- _Available data_

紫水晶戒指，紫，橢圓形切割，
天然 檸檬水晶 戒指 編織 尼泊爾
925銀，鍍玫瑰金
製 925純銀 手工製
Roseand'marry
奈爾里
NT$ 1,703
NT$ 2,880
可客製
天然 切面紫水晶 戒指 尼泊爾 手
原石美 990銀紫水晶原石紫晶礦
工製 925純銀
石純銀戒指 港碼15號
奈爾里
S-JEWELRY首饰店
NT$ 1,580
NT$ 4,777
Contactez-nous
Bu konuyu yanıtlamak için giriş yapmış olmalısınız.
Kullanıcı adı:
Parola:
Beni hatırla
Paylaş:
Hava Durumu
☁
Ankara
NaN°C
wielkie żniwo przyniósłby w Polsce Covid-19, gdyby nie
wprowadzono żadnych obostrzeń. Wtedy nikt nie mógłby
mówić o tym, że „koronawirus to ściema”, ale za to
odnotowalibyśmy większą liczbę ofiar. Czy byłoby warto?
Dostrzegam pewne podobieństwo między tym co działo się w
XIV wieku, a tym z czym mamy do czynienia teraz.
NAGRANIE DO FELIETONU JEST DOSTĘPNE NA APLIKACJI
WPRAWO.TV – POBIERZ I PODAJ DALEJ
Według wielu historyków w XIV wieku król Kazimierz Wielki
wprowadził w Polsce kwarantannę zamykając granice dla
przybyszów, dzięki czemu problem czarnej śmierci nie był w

- _Your task_
Everything from the line that has "Contactez-nous" to the final line above should be retyped exactly, and nothing else.

- _Your solution_
Contactez-nous
Bu konuyu yanıtlamak için giriş yapmış olmalısınız.
Kullanıcı adı:
Parola:
Beni hatırla
Paylaş:
Hava Durumu
☁
Ankara
NaN°C
wielkie żniwo przyniósłby w Polsce Covid-19, gdyby nie
wprowadzono żadnych obostrzeń. Wtedy nikt nie mógłby
mówić o tym, że „koronawirus to ściema”, ale za to
odnotowalibyśmy większą liczbę ofiar. Czy byłoby warto?
Dostrzegam pewne podobieństwo między tym co działo się w
XIV wieku, a tym z czym mamy do czynienia teraz.
NAGRANIE DO FELIETONU JEST DOSTĘPNE NA APLIKACJI
WPRAWO.TV – POBIERZ I PODAJ DALEJ
Według wielu historyków w XIV wieku król Kazimierz Wielki
wprowadził w Polsce kwarantannę zamykając granice dla
przybyszów, dzięki czemu problem czarnej śmierci nie był w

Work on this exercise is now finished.